The media has focused on an urban doom loop scenario in which the sharp decline in downtown office workers empties transit systems and drives retailers and restaurants out of business. Homelessness and crime rise, further deterring residents and visitors. Property values and tax revenues fall, so the government is forced to cut services, exacerbating quality of life issues, and the cycle continues. San Francisco also continues to suffer from an affordable housing crisis.
“I think some of the things contributing to challenges are pre-COVID,” Spaugh said. "The cost of living has been skyrocketing for years. I've commuted into San Francisco since the mid 90s from the East Bay on BART. The commute has gotten trickier with crime.” But BART is rebounding, with a new fleet of trains, Spaugh noted, and increased ridership, as companies such as Alphabet and Meta lead the return-to-office movement. Major quality of life issues like drugs and homeless encampments tend to be focused in specific areas, such as the Tenderloin, while other city neighborhoods are bustling with new restaurants, small businesses, parks and weekend festivals.

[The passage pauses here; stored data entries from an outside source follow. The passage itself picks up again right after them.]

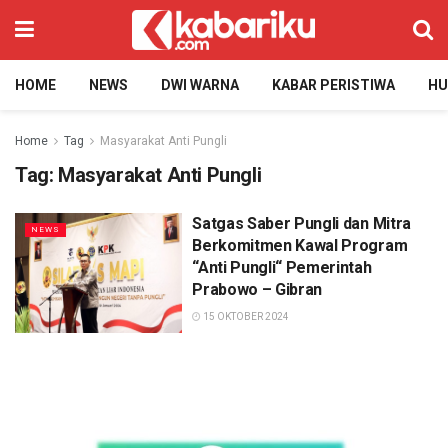
HOME
NEWS
DWI WARNA
KABAR PERISTIWA
H
Home
Tag
Masyarakat Anti Pungli
Tag:
Masyarakat Anti Pungli
Satgas Saber Pungli dan Mitra
NEWS
Berkomitmen Kawal Program
“Anti Pungli“ Pemerintah
Prabowo – Gibran
15 OKTOBER 2024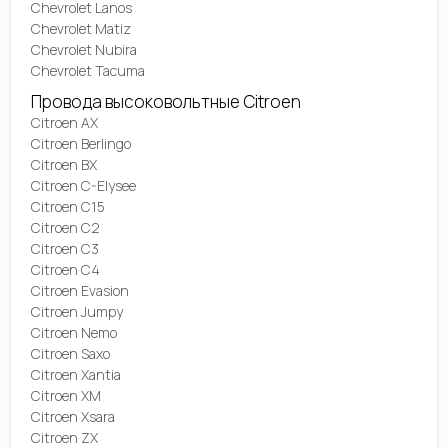
Chevrolet Lanos
Chevrolet Matiz
Chevrolet Nubira
Chevrolet Tacuma
Провода высоковольтные Citroen
Citroen AX
Citroen Berlingo
Citroen BX
Citroen C-Elysee
Citroen C15
Citroen C2
Citroen C3
Citroen C4
Citroen Evasion
Citroen Jumpy
Citroen Nemo
Citroen Saxo
Citroen Xantia
Citroen XM
Citroen Xsara
Citroen ZX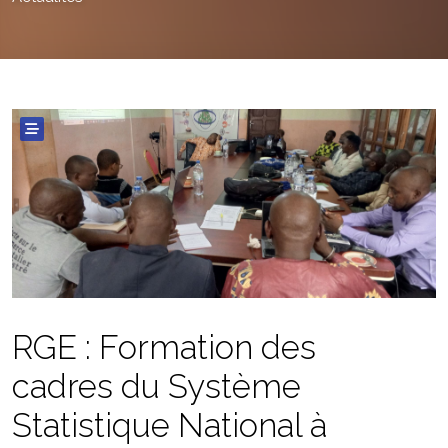
RGE : Formation des
cadres du Système
Statistique National à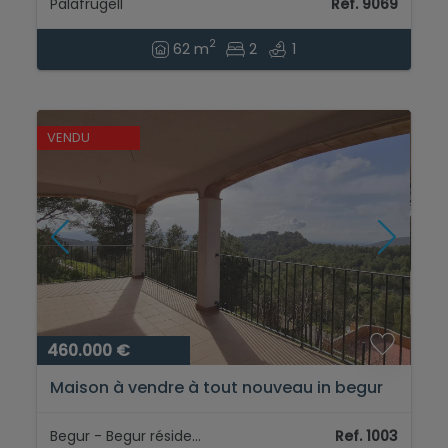
Palafrugell
Ref. 9069
2
62 m
2
1
VENDU
460.000 €
Maison à vendre à tout nouveau in begur
avec jardin et piscine...
Begur - Begur résidentiel
Ref. 1003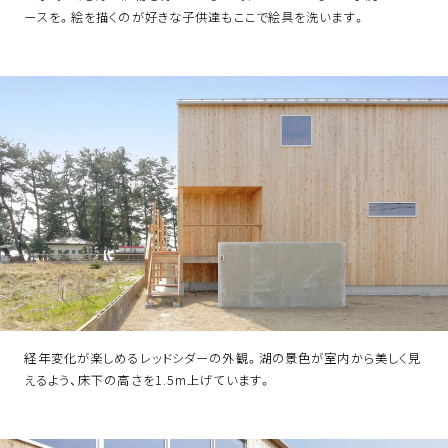
ースを。絵を描くのが好きな子供達もここで絵具を洗います。
経年変化が楽しめるレッドシダーの外観。湖の景色が室内から美しく見
えるよう、床下の高さを1.5m上げています。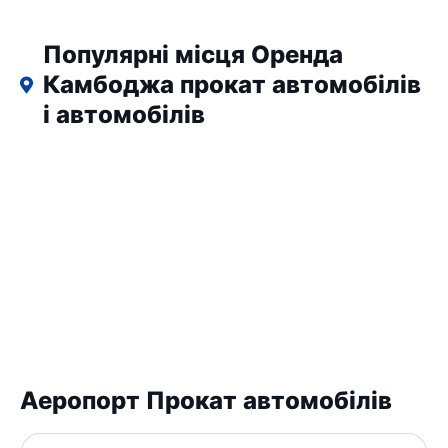
Популярні місця Оренда
Камбоджа прокат автомобілів
і автомобілів
Аеропорт Прокат автомобілів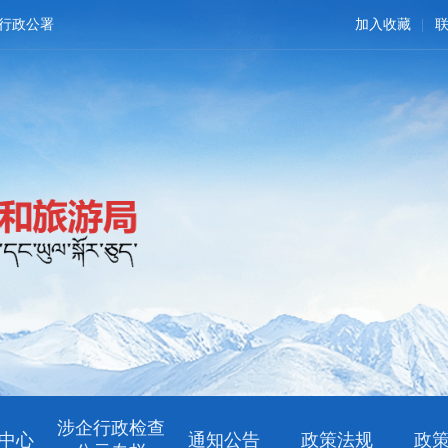
行政公署
加入收藏
涉企行政检查
中心
通知公告
政策法规
政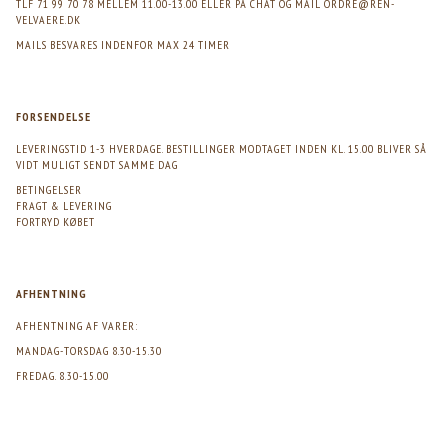
TLF 71 99 70 78 MELLEM 11.00-13.00 ELLER PÅ CHAT OG MAIL
ORDRE@REN-
VELVAERE.DK
MAILS BESVARES INDENFOR MAX 24 TIMER
FORSENDELSE
LEVERINGSTID 1-3 HVERDAGE. BESTILLINGER MODTAGET INDEN KL. 15.00 BLIVER SÅ
VIDT MULIGT SENDT SAMME DAG
BETINGELSER
FRAGT & LEVERING
FORTRYD KØBET
AFHENTNING
AFHENTNING AF VARER:
MANDAG-TORSDAG 8.30-15.30
FREDAG. 8.30-15.00
>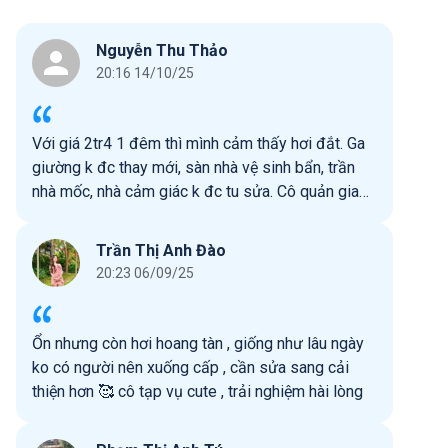
Nguyễn Thu Thảo
20:16 14/10/25
Với giá 2tr4 1 đêm thì mình cảm thấy hơi đắt. Ga
giường k đc thay mới, sàn nhà vệ sinh bẩn, trần
nhà mốc, nhà cảm giác k đc tu sửa. Cô quản gia
nhiệt tình
Trần Thị Anh Đào
20:23 06/09/25
Ổn nhưng còn hơi hoang tàn , giống như lâu ngày
ko có người nên xuống cấp , cần sửa sang cải
thiện hơn 🥰 cô tạp vụ cute , trải nghiệm hài lòng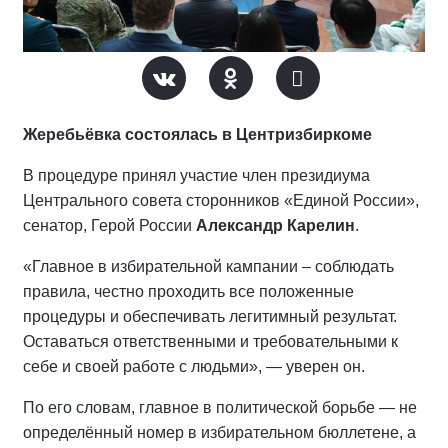
Жеребьёвка состоялась в Центризбиркоме
В процедуре принял участие член президиума
Центрального совета сторонников «Единой России»,
сенатор, Герой России
Александр Карелин
.
«Главное в избирательной кампании – соблюдать
правила, честно проходить все положенные
процедуры и обеспечивать легитимный результат.
Оставаться ответственными и требовательными к
себе и своей работе с людьми», — уверен он.
По его словам, главное в политической борьбе — не
определённый номер в избирательном бюллетене, а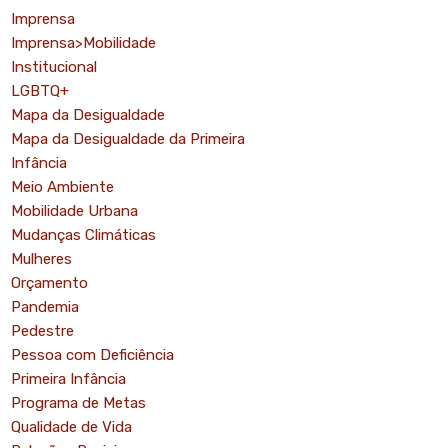
Imprensa
Imprensa>Mobilidade
Institucional
LGBTQ+
Mapa da Desigualdade
Mapa da Desigualdade da Primeira
Infância
Meio Ambiente
Mobilidade Urbana
Mudanças Climáticas
Mulheres
Orçamento
Pandemia
Pedestre
Pessoa com Deficiência
Primeira Infância
Programa de Metas
Qualidade de Vida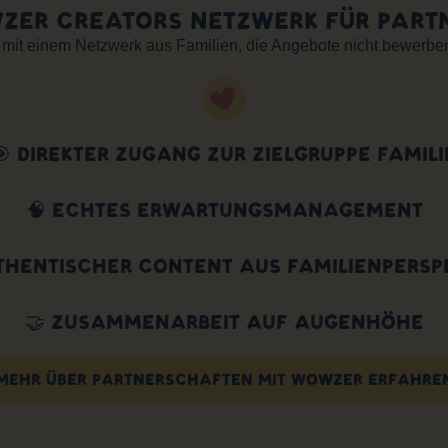
ER CREATORS NETZWERK FÜR PARTN
it einem Netzwerk aus Familien, die Angebote nicht bewerben,
🎯 DIREKTER ZUGANG ZUR ZIELGRUPPE FAMILI
🧠 ECHTES ERWARTUNGSMANAGEMENT
THENTISCHER CONTENT AUS FAMILIENPERSP
🤝 ZUSAMMENARBEIT AUF AUGENHÖHE
MEHR ÜBER PARTNERSCHAFTEN MIT WOWZER ERFAHRE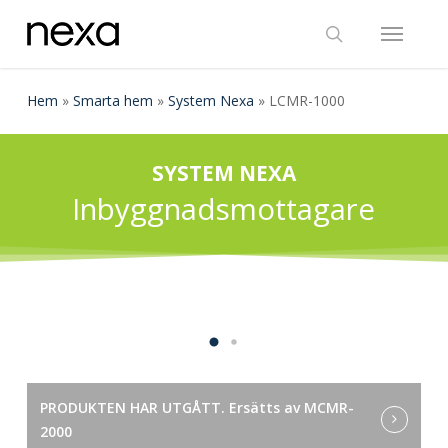
Skip
Menu
to
search
main
content
Hem
»
Smarta hem
»
System Nexa
»
LCMR-1000
SYSTEM NEXA
Inbyggnadsmottagare
PRODUKTEN HAR UTGÅTT. Ersätts av MCMR-
2000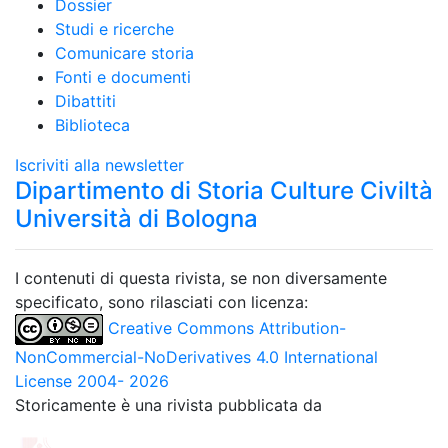
Dossier
Studi e ricerche
Comunicare storia
Fonti e documenti
Dibattiti
Biblioteca
Iscriviti alla newsletter
Dipartimento di Storia Culture Civiltà
Università di Bologna
I contenuti di questa rivista, se non diversamente
specificato, sono rilasciati con licenza:
Creative Commons Attribution-
NonCommercial-NoDerivatives 4.0 International
License 2004- 2026
Storicamente è una rivista pubblicata da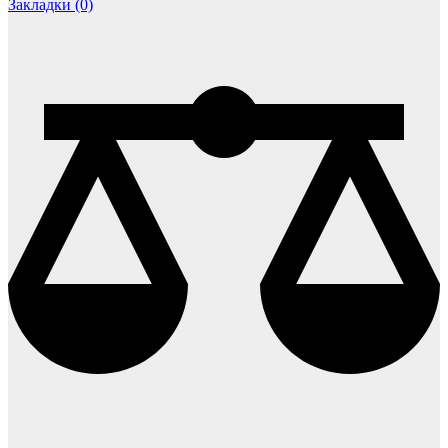
Закладки (0)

The panel noted that artificial intelligence offers a new driver of demand, with a fresh wave of startup activity. Two in five companies in the Forbes AI 50 are located in San Francisco. Open AI, the company behind Chat GPT, recently subleased nearly 500,000 square feet of space from Uber, in one of the largest office transactions in years. While the industry is expected to produce fewer jobs than previous tech waves, advances in AI could draw other industries to San Francisco seeking to capture the benefits of early innovation.
Despite high office vacancies, the city has seen a pick up in demand and higher rents for Class A, highly amenitized properties in desirable locations. Total demand reached 5.2 million square feet by the end of the second quarter of 2023, according to CBRE the highest since before the pandemic. “A flight to quality is really happening,” Spaugh said. “I think ...the quality properties will fill up, the retail market takes off again, and people start getting back in the city. It's a real opportunity right now for people with a positive outlook.”

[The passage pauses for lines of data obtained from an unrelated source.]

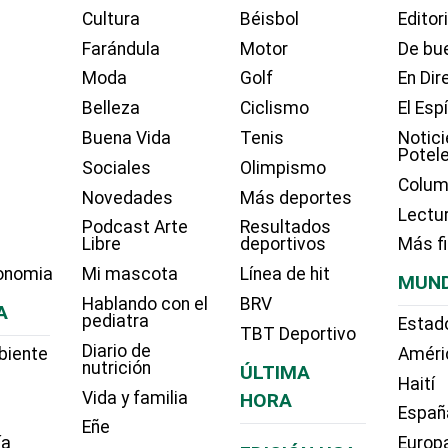
Cultura
Béisbol
Editor
Farándula
Motor
De bue
Moda
Golf
En Dir
Belleza
Ciclismo
El Esp
Buena Vida
Tenis
Notici
Potel
Sociales
Olimpismo
Colum
Novedades
Más deportes
Lectu
Podcast Arte
Resultados
Libre
deportivos
Más f
onomia
Mi mascota
Línea de hit
MUN
Hablando con el
BRV
A
pediatra
Estad
TBT Deportivo
Diario de
biente
Améri
nutrición
ÚLTIMA
Haití
Vida y familia
HORA
Españ
Eñe
ía
Europ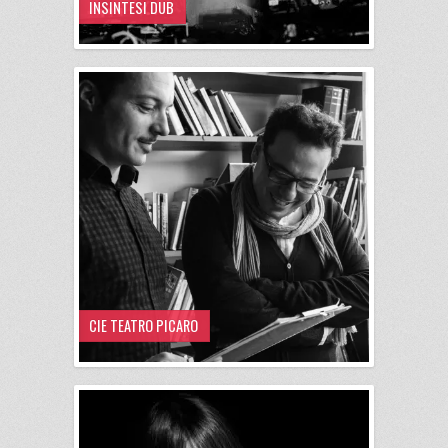
INSINTESI DUB
CIE TEATRO PICARO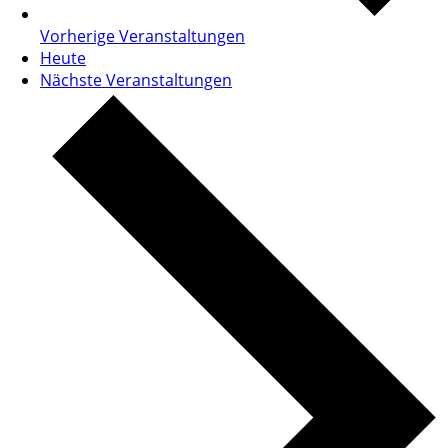
Vorherige
Veranstaltungen
Heute
Nächste
Veranstaltungen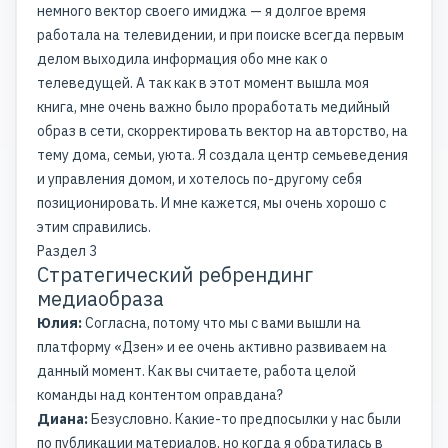
немного вектор своего имиджа — я долгое время
работала на телевидении, и при поиске всегда первым
делом выходила информация обо мне как о
телеведущей. А так как в этот момент вышла моя
книга, мне очень важно было проработать медийный
образ в сети, скорректировать вектор на авторство, на
тему дома, семьи, уюта. Я создала центр семьеведения
и управления домом, и хотелось по-другому себя
позиционировать. И мне кажется, мы очень хорошо с
этим справились.
Раздел 3
Стратегический ребрендинг
медиаобраза
Юлия:
Согласна, потому что мы с вами вышли на
платформу «Дзен» и ее очень активно развиваем на
данный момент. Как вы считаете, работа целой
команды над контентом оправдана?
Диана:
Безусловно. Какие-то предпосылки у нас были
по публикации материалов, но когда я обратилась в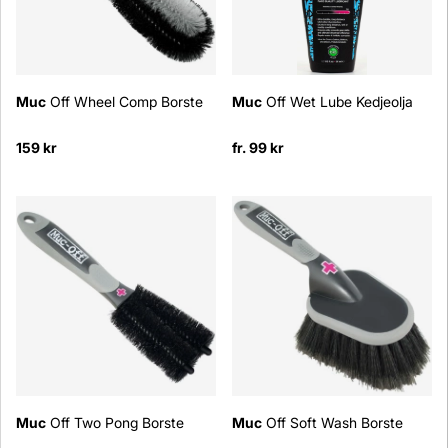
Muc
Off Wheel Comp Borste
Muc
Off Wet Lube Kedjeolja
159 kr
fr. 99 kr
Muc
Off Two Pong Borste
Muc
Off Soft Wash Borste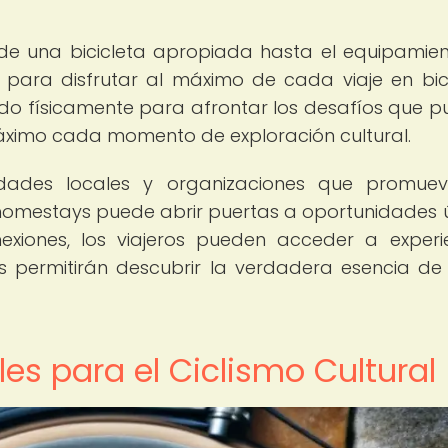
de una bicicleta apropiada hasta el equipamie
para disfrutar al máximo de cada viaje en bici
do físicamente para afrontar los desafíos que 
máximo cada momento de exploración cultural.
idades locales y organizaciones que promuev
de homestays puede abrir puertas a oportunidades 
exiones, los viajeros pueden acceder a experi
les permitirán descubrir la verdadera esencia d
es para el Ciclismo Cultural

In addition, funds are accumulating capital to scoop up bargains downtown and transactions are restarting. For example, a local developer just purchased the office tower 60 Spear Street for $41 million, which the previous owner had paid $107 million for in 2014. “It's definitely a market for opportunity,” Spaugh said. “Especially in the last three months or so there’s a little bit more energy, and you're hearing about people wanting to deploy capital and get in on that basis play relative to other markets.
"Tech boom-and bust scenarios played out in the early 90s, in the early 2000s and after 2008, and we bounced back every time,” Spaugh said. “I expect the same.”